I roll my eyes and lean back. Take a deep breath, now that it’s easier to do so. Now that I’m not close enough to kiss her.
“I don’t.” She crosses her arms over her chest, indignant. The Raptors t-shirt— my t-shirt— is one I’ve had since the Vince Carter years. Faded purple, a red cartoon velociraptor raptor dribbling a basketball across the front, it looks strange on her in this light. She’s pale, the tired color beneath her eyes matching the t-shirt. I shouldn’t pick on her now, but the need for an explanation is too strong. And something I deserve, I think, at the very least.
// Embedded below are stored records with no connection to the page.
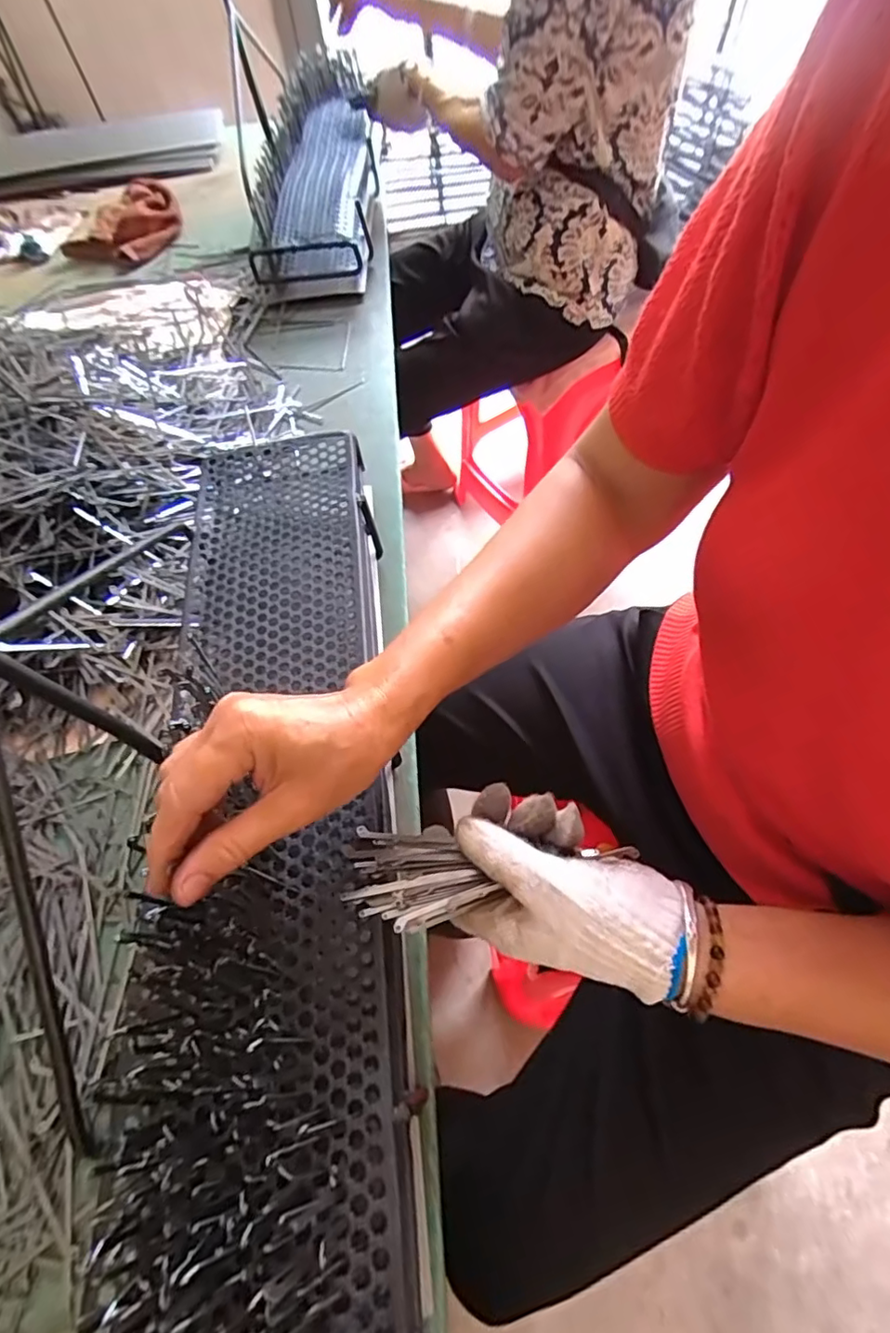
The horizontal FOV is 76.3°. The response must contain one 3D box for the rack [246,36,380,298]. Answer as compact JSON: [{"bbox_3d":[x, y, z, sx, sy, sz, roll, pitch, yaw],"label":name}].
[{"bbox_3d":[-0.196,-0.867,0.956,0.154,0.126,0.733,-2,60,3],"label":"rack"}]

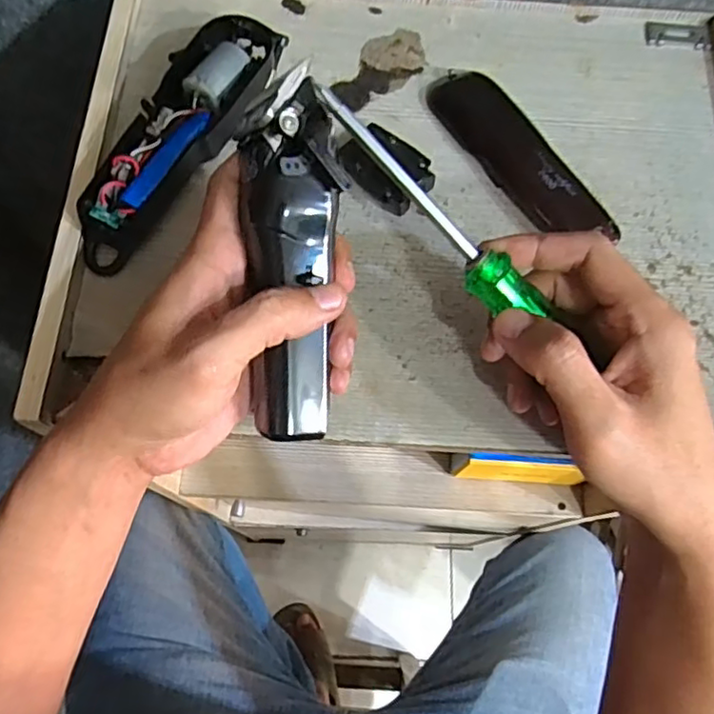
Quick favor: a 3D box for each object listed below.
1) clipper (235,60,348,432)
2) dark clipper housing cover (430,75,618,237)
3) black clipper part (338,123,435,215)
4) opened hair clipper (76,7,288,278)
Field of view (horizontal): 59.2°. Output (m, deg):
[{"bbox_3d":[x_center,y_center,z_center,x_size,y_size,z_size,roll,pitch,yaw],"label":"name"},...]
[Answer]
[{"bbox_3d":[-0.031,-0.041,0.286,0.044,0.033,0.157,1,100,-2],"label":"clipper"},{"bbox_3d":[0.093,-0.118,0.369,0.036,0.018,0.139,-29,74,-13],"label":"dark clipper housing cover"},{"bbox_3d":[0.018,-0.110,0.368,0.052,0.011,0.037,40,73,11],"label":"black clipper part"},{"bbox_3d":[-0.099,-0.123,0.353,0.051,0.031,0.161,28,71,7],"label":"opened hair clipper"}]

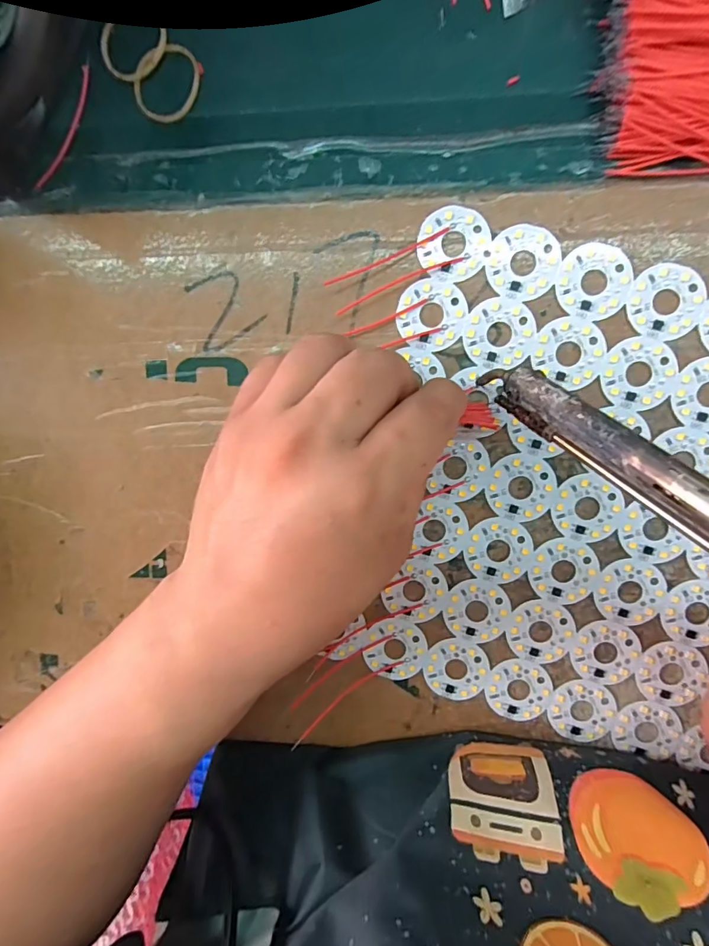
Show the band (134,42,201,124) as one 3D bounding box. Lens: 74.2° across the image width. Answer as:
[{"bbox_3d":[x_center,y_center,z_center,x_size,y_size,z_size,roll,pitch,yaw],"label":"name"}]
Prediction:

I hold my coffee mug with both hands, trying to find the warmth that leaked from the ceramic long ago. “Do you think it’s possible,” I say quietly, not bothering to project my voice. If she can hear me or not doesn’t really matter. I have to get this out. “That you found me back in your life a few weeks ago and you…” I lift my shoulder in a casual shrug. “Fell back into an old pattern?”
“What kind of pattern is that?” she asks stiffly.
I look across the restaurant, at families, kids, young couples holding hands; people we once were or at least could have been.